== EXERCISE INSTRUCTIONS ==
Could you repeat every record exactly as it appears?

== SOURCE MATERIAL ==

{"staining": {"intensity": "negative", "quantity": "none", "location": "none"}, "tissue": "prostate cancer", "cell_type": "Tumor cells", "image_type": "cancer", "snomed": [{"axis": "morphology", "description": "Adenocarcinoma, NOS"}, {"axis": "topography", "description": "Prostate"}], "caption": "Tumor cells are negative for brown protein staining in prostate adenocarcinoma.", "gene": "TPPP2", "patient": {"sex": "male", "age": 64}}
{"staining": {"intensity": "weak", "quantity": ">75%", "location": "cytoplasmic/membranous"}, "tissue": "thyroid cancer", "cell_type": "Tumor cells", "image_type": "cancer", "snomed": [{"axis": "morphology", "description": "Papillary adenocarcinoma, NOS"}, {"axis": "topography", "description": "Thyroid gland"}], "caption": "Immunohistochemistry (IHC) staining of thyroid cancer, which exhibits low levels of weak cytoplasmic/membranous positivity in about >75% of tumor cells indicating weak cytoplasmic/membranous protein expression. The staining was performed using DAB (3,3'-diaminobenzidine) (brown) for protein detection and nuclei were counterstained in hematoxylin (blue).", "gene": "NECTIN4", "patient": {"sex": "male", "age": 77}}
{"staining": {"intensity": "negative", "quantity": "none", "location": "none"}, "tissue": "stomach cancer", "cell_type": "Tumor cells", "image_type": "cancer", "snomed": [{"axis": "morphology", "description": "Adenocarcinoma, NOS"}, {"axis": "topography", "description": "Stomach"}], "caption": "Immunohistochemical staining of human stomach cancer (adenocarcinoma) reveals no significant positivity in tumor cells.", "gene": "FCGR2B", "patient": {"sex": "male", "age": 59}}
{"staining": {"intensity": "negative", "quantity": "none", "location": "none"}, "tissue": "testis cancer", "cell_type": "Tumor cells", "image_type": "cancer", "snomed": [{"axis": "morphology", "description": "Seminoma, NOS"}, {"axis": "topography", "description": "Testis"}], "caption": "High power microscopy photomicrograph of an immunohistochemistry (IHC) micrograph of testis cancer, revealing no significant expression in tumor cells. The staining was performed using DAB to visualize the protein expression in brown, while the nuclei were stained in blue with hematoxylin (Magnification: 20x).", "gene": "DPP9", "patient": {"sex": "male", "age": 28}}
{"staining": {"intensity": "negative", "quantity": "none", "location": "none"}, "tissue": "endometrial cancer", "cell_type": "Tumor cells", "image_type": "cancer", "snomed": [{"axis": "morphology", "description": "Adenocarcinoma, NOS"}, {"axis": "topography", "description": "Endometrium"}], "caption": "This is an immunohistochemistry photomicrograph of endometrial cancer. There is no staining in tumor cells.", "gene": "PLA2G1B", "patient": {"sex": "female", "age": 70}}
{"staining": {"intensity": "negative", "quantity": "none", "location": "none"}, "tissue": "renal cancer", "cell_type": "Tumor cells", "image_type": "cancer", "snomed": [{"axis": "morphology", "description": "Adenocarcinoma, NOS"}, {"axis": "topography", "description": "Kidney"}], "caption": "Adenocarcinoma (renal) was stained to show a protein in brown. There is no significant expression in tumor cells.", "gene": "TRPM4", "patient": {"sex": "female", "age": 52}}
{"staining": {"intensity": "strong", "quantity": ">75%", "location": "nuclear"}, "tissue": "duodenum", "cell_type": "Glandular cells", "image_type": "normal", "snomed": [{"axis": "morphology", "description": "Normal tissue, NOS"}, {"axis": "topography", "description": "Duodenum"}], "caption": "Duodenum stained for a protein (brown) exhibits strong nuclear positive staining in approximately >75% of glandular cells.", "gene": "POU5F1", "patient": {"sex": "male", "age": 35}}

== ANSWER BOX ==
{"staining": {"intensity": "negative", "quantity": "none", "location": "none"}, "tissue": "prostate cancer", "cell_type": "Tumor cells", "image_type": "cancer", "snomed": [{"axis": "morphology", "description": "Adenocarcinoma, NOS"}, {"axis": "topography", "description": "Prostate"}], "caption": "Tumor cells are negative for brown protein staining in prostate adenocarcinoma.", "gene": "TPPP2", "patient": {"sex": "male", "age": 64}}
{"staining": {"intensity": "weak", "quantity": ">75%", "location": "cytoplasmic/membranous"}, "tissue": "thyroid cancer", "cell_type": "Tumor cells", "image_type": "cancer", "snomed": [{"axis": "morphology", "description": "Papillary adenocarcinoma, NOS"}, {"axis": "topography", "description": "Thyroid gland"}], "caption": "Immunohistochemistry (IHC) staining of thyroid cancer, which exhibits low levels of weak cytoplasmic/membranous positivity in about >75% of tumor cells indicating weak cytoplasmic/membranous protein expression. The staining was performed using DAB (3,3'-diaminobenzidine) (brown) for protein detection and nuclei were counterstained in hematoxylin (blue).", "gene": "NECTIN4", "patient": {"sex": "male", "age": 77}}
{"staining": {"intensity": "negative", "quantity": "none", "location": "none"}, "tissue": "stomach cancer", "cell_type": "Tumor cells", "image_type": "cancer", "snomed": [{"axis": "morphology", "description": "Adenocarcinoma, NOS"}, {"axis": "topography", "description": "Stomach"}], "caption": "Immunohistochemical staining of human stomach cancer (adenocarcinoma) reveals no significant positivity in tumor cells.", "gene": "FCGR2B", "patient": {"sex": "male", "age": 59}}
{"staining": {"intensity": "negative", "quantity": "none", "location": "none"}, "tissue": "testis cancer", "cell_type": "Tumor cells", "image_type": "cancer", "snomed": [{"axis": "morphology", "description": "Seminoma, NOS"}, {"axis": "topography", "description": "Testis"}], "caption": "High power microscopy photomicrograph of an immunohistochemistry (IHC) micrograph of testis cancer, revealing no significant expression in tumor cells. The staining was performed using DAB to visualize the protein expression in brown, while the nuclei were stained in blue with hematoxylin (Magnification: 20x).", "gene": "DPP9", "patient": {"sex": "male", "age": 28}}
{"staining": {"intensity": "negative", "quantity": "none", "location": "none"}, "tissue": "endometrial cancer", "cell_type": "Tumor cells", "image_type": "cancer", "snomed": [{"axis": "morphology", "description": "Adenocarcinoma, NOS"}, {"axis": "topography", "description": "Endometrium"}], "caption": "This is an immunohistochemistry photomicrograph of endometrial cancer. There is no staining in tumor cells.", "gene": "PLA2G1B", "patient": {"sex": "female", "age": 70}}
{"staining": {"intensity": "negative", "quantity": "none", "location": "none"}, "tissue": "renal cancer", "cell_type": "Tumor cells", "image_type": "cancer", "snomed": [{"axis": "morphology", "description": "Adenocarcinoma, NOS"}, {"axis": "topography", "description": "Kidney"}], "caption": "Adenocarcinoma (renal) was stained to show a protein in brown. There is no significant expression in tumor cells.", "gene": "TRPM4", "patient": {"sex": "female", "age": 52}}
{"staining": {"intensity": "strong", "quantity": ">75%", "location": "nuclear"}, "tissue": "duodenum", "cell_type": "Glandular cells", "image_type": "normal", "snomed": [{"axis": "morphology", "description": "Normal tissue, NOS"}, {"axis": "topography", "description": "Duodenum"}], "caption": "Duodenum stained for a protein (brown) exhibits strong nuclear positive staining in approximately >75% of glandular cells.", "gene": "POU5F1", "patient": {"sex": "male", "age": 35}}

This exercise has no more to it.